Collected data
---
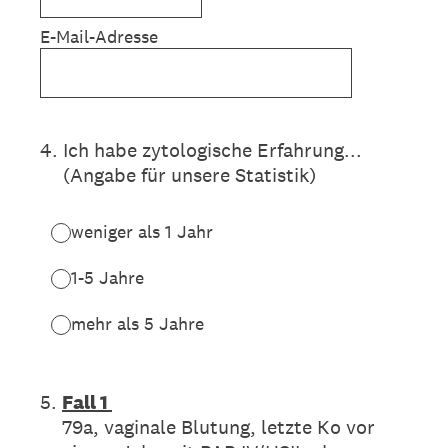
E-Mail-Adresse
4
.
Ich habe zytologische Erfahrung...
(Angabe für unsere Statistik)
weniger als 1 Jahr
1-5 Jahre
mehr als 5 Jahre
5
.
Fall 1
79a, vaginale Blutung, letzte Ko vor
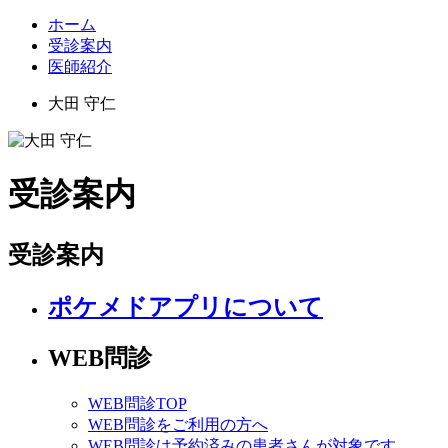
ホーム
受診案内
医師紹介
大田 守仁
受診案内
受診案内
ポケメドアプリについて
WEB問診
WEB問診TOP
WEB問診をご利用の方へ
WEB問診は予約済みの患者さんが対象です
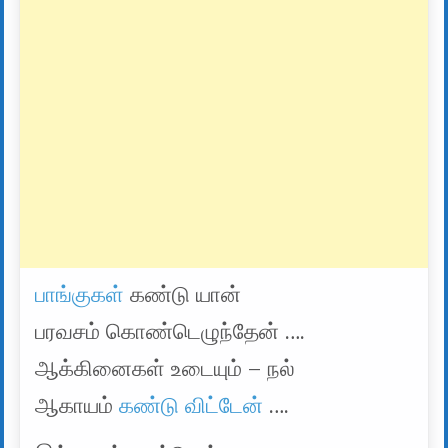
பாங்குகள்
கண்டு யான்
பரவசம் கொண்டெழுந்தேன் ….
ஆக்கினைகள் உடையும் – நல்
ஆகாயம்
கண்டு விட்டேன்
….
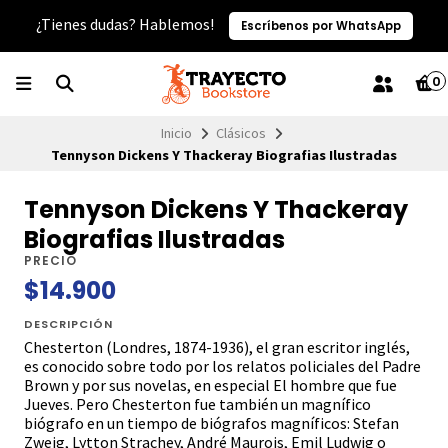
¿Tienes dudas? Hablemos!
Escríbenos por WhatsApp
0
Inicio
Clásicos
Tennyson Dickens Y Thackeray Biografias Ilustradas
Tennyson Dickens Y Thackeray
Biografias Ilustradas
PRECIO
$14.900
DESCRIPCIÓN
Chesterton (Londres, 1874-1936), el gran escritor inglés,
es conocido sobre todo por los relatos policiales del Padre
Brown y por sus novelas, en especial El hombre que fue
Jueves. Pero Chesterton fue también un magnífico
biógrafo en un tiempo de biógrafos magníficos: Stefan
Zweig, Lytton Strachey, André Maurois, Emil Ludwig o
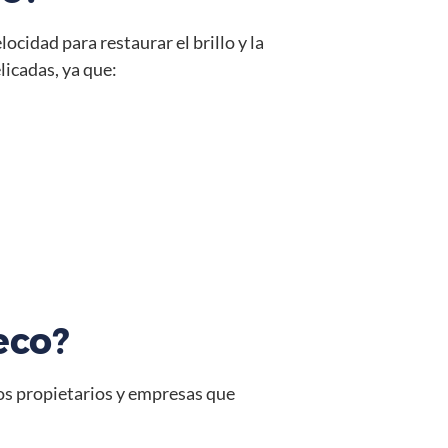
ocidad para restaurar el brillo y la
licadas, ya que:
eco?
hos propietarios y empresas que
---
Problem statement: Reproduce every line of text from all the records above word for word, leaving out the pictures.

Solution for this task:
E-Mail-Adresse
4
.
Ich habe zytologische Erfahrung...
(Angabe für unsere Statistik)
weniger als 1 Jahr
1-5 Jahre
mehr als 5 Jahre
5
.
Fall 1
79a, vaginale Blutung, letzte Ko vor
ホーム
受診案内
医師紹介
大田 守仁
受診案内
受診案内
ポケメドアプリについて
WEB問診
WEB問診TOP
WEB問診をご利用の方へ
WEB問診は予約済みの患者さんが対象です
பாங்குகள்
கண்டு யான்
பரவசம் கொண்டெழுந்தேன் ….
ஆக்கினைகள் உடையும் – நல்
ஆகாயம்
கண்டு விட்டேன்
….
¿Tienes dudas? Hablemos!
Escríbenos por WhatsApp
0
Inicio
Clásicos
Tennyson Dickens Y Thackeray Biografias Ilustradas
Tennyson Dickens Y Thackeray
Biografias Ilustradas
PRECIO
$14.900
DESCRIPCIÓN
Chesterton (Londres, 1874-1936), el gran escritor inglés,
es conocido sobre todo por los relatos policiales del Padre
Brown y por sus novelas, en especial El hombre que fue
Jueves. Pero Chesterton fue también un magnífico
biógrafo en un tiempo de biógrafos magníficos: Stefan
Zweig, Lytton Strachey, André Maurois, Emil Ludwig o
ocidad para restaurar el brillo y la
licadas, ya que:
eco?
hos propietarios y empresas que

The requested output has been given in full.